[Extracted information]
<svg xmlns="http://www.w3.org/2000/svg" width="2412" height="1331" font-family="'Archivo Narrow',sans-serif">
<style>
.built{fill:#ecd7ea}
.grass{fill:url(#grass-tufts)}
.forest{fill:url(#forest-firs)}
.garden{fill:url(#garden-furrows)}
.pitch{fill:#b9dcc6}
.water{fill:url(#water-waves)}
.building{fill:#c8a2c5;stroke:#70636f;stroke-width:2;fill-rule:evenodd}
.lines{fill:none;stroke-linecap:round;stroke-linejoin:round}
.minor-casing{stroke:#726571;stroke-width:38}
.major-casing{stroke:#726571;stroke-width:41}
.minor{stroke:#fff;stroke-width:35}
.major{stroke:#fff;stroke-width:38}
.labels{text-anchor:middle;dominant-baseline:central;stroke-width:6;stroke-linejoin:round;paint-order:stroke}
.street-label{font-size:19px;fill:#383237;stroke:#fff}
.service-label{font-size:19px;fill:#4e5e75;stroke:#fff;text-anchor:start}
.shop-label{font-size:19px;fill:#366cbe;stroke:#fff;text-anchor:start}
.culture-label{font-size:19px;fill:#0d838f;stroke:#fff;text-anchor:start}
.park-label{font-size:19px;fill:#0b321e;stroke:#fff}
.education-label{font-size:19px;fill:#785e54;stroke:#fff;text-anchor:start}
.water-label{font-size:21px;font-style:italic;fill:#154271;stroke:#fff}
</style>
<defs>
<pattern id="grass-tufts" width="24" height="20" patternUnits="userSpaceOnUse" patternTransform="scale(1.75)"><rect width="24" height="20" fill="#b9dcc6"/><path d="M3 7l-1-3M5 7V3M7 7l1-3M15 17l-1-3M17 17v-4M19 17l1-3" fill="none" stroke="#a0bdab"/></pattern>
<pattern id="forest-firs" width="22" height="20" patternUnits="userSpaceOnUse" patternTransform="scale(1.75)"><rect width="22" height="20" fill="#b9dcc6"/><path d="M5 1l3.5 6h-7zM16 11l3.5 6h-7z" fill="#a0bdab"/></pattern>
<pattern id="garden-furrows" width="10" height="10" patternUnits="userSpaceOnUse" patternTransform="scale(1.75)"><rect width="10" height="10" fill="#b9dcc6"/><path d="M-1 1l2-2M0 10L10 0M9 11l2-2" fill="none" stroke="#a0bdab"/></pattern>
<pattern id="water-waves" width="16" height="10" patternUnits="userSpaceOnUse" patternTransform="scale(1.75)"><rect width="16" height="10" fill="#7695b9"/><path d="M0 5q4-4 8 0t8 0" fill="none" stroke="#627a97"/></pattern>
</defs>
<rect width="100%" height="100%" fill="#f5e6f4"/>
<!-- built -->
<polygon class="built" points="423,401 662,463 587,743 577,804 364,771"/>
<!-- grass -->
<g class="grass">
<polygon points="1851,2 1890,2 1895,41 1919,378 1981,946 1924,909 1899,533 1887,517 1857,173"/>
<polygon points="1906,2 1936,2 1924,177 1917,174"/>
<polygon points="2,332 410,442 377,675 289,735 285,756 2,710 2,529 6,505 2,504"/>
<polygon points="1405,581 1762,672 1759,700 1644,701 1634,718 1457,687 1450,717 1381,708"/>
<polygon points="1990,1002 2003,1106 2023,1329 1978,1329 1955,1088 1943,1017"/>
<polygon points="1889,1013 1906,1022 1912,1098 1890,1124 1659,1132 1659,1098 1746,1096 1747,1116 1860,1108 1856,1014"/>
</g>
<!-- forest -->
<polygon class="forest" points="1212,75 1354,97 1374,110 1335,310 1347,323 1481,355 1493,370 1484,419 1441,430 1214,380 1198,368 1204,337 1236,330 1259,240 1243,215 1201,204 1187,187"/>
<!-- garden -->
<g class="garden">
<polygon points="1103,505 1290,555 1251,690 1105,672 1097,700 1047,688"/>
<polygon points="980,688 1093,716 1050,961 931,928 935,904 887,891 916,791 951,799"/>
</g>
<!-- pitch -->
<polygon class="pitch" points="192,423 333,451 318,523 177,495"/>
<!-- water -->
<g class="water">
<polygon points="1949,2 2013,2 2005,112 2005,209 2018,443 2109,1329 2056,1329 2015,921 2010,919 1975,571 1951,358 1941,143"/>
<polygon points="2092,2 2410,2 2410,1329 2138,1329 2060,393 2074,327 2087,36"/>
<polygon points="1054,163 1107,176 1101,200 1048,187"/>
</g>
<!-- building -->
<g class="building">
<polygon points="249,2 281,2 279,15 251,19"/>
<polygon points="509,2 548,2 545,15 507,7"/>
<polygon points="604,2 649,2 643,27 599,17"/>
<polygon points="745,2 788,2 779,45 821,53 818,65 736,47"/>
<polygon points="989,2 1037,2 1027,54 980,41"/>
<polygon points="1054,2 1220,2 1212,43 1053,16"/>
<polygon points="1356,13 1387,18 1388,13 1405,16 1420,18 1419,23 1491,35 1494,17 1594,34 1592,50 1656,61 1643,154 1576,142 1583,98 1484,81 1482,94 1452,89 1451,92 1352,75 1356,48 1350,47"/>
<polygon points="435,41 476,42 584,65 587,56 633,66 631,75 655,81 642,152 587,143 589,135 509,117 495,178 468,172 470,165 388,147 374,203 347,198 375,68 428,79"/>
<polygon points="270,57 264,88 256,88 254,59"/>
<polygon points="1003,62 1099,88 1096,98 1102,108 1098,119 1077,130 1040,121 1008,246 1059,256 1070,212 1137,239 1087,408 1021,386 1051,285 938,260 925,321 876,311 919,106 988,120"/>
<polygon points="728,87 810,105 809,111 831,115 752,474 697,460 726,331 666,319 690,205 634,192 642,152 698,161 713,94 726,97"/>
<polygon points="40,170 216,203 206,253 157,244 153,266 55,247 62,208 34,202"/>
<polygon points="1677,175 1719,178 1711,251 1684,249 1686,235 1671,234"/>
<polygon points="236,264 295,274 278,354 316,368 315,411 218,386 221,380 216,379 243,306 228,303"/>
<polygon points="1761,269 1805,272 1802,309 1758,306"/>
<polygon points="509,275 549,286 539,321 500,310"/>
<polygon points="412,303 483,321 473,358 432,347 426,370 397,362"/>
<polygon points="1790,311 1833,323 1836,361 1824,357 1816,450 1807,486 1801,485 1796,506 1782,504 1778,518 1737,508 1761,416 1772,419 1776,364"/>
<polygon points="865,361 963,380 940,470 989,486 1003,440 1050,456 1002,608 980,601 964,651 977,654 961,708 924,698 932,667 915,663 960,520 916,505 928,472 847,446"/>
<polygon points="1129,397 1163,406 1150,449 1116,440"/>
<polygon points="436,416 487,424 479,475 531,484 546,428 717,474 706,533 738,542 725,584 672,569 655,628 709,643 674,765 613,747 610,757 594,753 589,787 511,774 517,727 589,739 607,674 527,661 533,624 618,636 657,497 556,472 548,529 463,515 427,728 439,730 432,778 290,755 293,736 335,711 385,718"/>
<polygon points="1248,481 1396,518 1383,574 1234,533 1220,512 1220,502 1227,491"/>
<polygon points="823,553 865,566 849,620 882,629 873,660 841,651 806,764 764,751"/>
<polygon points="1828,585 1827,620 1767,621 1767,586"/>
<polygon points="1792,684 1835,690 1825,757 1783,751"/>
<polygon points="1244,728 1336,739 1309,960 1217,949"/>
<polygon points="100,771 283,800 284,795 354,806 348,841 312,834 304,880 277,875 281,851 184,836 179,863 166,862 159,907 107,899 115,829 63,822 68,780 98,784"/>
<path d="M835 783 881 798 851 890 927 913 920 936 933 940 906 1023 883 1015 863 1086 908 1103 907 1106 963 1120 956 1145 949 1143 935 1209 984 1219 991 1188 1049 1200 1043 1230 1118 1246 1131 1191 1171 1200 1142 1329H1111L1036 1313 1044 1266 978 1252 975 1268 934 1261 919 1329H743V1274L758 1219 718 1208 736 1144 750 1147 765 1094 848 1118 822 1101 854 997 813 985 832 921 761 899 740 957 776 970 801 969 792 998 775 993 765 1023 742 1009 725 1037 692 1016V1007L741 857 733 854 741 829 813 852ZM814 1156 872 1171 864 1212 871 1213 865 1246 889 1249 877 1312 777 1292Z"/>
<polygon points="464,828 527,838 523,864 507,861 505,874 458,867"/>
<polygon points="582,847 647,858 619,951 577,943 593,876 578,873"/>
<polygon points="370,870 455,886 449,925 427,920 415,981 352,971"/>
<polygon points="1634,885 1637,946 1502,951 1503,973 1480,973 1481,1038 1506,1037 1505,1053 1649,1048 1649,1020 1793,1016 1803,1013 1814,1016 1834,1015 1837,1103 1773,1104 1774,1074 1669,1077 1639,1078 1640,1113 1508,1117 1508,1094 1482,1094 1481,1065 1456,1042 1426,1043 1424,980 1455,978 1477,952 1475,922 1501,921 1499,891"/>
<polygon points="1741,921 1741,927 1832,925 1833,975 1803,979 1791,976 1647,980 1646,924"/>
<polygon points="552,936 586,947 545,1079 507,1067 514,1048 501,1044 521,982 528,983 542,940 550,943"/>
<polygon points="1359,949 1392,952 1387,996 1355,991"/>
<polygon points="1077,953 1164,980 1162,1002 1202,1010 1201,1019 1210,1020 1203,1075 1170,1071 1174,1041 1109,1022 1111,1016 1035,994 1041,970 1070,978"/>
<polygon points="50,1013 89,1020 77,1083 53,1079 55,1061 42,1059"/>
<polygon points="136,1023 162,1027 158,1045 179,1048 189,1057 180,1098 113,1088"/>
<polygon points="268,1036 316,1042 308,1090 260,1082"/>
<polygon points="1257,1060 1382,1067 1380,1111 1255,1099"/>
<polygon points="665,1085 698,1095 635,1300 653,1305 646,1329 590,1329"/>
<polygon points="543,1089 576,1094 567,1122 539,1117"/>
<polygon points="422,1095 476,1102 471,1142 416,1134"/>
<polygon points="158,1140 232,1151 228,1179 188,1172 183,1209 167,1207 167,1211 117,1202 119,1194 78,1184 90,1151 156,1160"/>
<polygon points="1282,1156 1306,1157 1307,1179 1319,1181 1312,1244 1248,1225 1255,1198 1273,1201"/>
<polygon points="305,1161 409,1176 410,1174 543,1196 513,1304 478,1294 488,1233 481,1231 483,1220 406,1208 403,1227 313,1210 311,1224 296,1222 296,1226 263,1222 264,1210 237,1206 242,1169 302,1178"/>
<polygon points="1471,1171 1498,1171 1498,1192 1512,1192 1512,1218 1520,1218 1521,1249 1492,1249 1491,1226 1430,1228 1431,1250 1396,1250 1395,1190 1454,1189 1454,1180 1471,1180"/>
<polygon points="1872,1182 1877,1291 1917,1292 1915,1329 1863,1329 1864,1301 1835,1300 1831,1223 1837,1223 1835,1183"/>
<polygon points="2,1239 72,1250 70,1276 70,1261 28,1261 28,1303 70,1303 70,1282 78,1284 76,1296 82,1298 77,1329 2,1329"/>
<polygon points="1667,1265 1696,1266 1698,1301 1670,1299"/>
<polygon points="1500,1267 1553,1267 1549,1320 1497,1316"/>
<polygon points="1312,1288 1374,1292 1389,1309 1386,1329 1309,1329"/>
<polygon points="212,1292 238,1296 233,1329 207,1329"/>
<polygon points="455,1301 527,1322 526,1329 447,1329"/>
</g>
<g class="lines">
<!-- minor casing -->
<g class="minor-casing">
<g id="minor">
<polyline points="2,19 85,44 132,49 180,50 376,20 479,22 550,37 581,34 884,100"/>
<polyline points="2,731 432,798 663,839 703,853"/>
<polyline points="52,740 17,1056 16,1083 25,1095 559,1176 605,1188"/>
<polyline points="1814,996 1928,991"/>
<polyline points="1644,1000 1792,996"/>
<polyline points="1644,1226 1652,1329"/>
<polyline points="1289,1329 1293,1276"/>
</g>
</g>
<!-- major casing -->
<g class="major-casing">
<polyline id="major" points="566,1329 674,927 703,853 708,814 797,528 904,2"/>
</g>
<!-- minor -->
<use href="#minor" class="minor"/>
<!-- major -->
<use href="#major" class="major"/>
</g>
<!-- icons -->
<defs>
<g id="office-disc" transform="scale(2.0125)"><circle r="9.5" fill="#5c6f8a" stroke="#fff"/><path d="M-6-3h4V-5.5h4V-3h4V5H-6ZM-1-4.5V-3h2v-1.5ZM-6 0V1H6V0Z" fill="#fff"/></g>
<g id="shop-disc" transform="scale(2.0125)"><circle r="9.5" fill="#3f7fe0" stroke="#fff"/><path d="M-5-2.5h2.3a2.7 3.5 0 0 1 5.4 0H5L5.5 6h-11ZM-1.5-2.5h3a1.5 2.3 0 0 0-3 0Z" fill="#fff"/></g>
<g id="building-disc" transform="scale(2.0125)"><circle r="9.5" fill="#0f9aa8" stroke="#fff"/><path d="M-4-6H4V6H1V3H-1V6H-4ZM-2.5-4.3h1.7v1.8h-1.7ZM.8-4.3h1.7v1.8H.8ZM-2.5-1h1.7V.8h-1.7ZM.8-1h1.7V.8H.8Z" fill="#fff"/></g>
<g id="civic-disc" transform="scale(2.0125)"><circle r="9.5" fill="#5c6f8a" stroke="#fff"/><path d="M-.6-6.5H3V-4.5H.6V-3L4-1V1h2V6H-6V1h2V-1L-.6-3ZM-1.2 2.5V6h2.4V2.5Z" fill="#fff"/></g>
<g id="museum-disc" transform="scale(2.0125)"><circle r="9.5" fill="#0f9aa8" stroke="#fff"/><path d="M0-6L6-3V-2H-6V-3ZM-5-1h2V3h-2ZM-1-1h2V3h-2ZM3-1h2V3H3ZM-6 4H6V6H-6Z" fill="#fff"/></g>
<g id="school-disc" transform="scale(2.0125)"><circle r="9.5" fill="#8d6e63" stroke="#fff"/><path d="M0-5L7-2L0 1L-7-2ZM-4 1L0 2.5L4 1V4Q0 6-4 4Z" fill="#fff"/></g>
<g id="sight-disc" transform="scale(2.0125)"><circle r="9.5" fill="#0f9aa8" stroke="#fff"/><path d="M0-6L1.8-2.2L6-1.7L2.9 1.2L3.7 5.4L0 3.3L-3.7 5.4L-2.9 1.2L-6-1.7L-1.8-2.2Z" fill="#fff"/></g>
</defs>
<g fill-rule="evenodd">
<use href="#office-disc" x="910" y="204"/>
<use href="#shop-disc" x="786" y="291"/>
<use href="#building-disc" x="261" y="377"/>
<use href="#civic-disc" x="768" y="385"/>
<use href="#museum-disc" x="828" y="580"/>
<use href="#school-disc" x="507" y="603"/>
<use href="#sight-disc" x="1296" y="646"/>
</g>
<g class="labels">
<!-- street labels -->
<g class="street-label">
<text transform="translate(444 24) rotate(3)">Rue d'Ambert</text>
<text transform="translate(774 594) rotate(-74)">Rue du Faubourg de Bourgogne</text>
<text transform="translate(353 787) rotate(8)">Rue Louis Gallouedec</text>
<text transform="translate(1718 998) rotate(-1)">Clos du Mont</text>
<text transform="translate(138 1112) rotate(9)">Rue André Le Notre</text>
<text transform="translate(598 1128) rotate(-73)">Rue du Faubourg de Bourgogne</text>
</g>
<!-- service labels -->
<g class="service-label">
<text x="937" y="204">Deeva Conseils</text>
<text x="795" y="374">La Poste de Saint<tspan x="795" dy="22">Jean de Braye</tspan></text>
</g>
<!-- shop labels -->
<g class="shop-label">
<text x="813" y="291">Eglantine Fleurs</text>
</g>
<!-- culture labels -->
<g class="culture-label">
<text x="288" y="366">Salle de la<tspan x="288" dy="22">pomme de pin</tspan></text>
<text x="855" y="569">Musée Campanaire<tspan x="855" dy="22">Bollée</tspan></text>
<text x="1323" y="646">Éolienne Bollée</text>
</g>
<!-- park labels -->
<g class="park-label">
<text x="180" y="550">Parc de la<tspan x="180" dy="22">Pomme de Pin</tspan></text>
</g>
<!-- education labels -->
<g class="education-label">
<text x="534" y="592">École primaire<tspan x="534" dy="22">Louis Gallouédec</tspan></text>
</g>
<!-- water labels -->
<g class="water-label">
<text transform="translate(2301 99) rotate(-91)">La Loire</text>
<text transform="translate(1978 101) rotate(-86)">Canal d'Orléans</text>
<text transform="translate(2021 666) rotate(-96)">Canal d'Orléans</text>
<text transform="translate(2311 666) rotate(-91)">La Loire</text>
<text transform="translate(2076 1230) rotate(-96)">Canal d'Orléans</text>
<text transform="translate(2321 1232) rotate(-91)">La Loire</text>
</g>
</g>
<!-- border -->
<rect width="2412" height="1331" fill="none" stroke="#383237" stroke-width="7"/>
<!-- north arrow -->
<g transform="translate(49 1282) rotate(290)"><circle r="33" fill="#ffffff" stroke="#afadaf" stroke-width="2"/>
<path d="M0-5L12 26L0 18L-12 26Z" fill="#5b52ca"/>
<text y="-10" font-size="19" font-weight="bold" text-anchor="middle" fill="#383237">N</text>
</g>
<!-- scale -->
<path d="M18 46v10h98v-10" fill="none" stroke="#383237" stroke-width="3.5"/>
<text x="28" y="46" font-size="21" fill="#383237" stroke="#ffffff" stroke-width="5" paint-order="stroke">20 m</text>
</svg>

[Prompt] From the data above, copy each line with the string "lines" in it.

[Response]
.lines{fill:none;stroke-linecap:round;stroke-linejoin:round}
<g class="lines">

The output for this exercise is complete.